Text block
Hardware Requirements

Avnet RZBoard V2L
USB Webcam
HDMI monitor, keyboard, mouse
Conveyor belt, motor, power supply
M5 hex nuts (this is the object I will be detecting, but you can choose something else)

Software Requirements

Edge Impulse
Updated RZBoard OS

Data Collection

The first step in our machine learning workflow is data collection. In this example, we are going to identify, and count, some small M5 hex bolts traveling down a conveyor belt. I’ve used M5 hex nuts due to their convenient size, but you could use any object. To build a model that can identify a hex nut, we need to first take pictures of hex nuts and label them accordingly. Knowing that a USB camera is going to be hooked up to the RZBoard and placed above the conveyor belt, I have (for now) connected the same camera directly to my laptop in order to capture representative images. This allows me to gather pictures of the M5 nuts from the same angle, distance, and lighting as what we will experience once the model is deployed to the RZBoard.

Log in to Edge Impulse, click on Create Project, and provide a name for your project. Next, click “Data acquisition” on the left, and then click on “Connect to your computer”. A new tab or window will open, with the ability to take pictures by clicking the “Capture” button. Images collected will be automatically added to your dataset. I was able to select the camera I wanted to use in my browser settings, and I re-positioned the M5 bolts, moved the conveyor a bit, rotated the bolts, and varied the lighting in order to build a robust collection of images.

Next, we need to label the objects in each image. This locates where the objects of interest are in each picture, which will be used when training the model. Click on “Labeling Queue” at the top, and draw a bounding box around each bolt in the picture, and give it a label. I simply entered m5_nut on mine, though yours could vary. Click on “Save labels” to advance to the next image in the dataset, and you will notice that the bounding boxes will follow through to the next picture, making this process quick and easy. Once complete, you can click on “Dataset” to return to the summary list of data elements. You can click on them if you’d like to inspect them closer, but they should be ready for use at this point.

Model Creation

After the images have all been labeled, it is time to move on to the machine learning model creation phase. Click on “Impulse design” on the left, and you will see 4 columns (2 of which are empty for the moment), that will make up the machine learning pipeline. The first column is the input, which should be pre-populated with “Image data”. You can however, increase the image height and width to 320 by 320, as the RZBoard will have plenty of processing power available to make use of the larger image size (more on that in a bit). In the second column, click “Add a processing block”, and choose “Image” by clicking “Add”. In column 3, click “Add a learning block”, and choose “YOLOv5 for Renesas DRP-AI” by clicking “Add”. Finally, the fourth column should be pre-populated as well, with only one Output feature, the label we created earlier called m5_nut. Click “Save Impulse”.

Prompt A
Return the part of the RZBoard tutorial that opens with the words containing "The first step" and closes with "to the RZBoard.".
Prompt B
List every entry given under Hardware Requirements in the RZBoard tutorial.

Data block
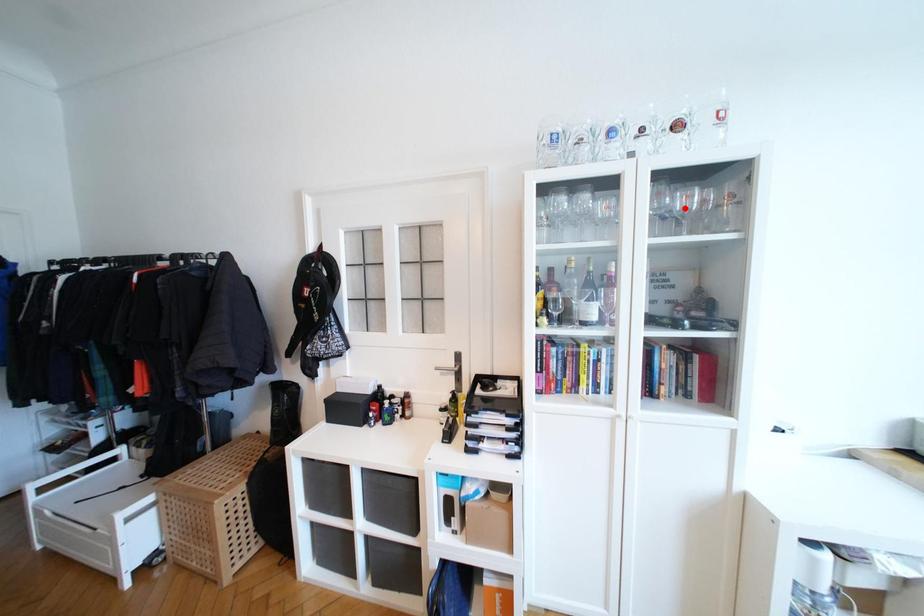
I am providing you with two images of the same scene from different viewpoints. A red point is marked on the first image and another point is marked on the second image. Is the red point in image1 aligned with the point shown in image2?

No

Result A
The first step in our machine learning workflow is data collection. In this example, we are going to identify, and count, some small M5 hex bolts traveling down a conveyor belt. I’ve used M5 hex nuts due to their convenient size, but you could use any object. To build a model that can identify a hex nut, we need to first take pictures of hex nuts and label them accordingly. Knowing that a USB camera is going to be hooked up to the RZBoard and placed above the conveyor belt, I have (for now) connected the same camera directly to my laptop in order to capture representative images. This allows me to gather pictures of the M5 nuts from the same angle, distance, and lighting as what we will experience once the model is deployed to the RZBoard.

Result B
- Avnet RZBoard V2L
- USB Webcam
- HDMI monitor, keyboard, mouse
- Conveyor belt, motor, power supply
- M5 hex nuts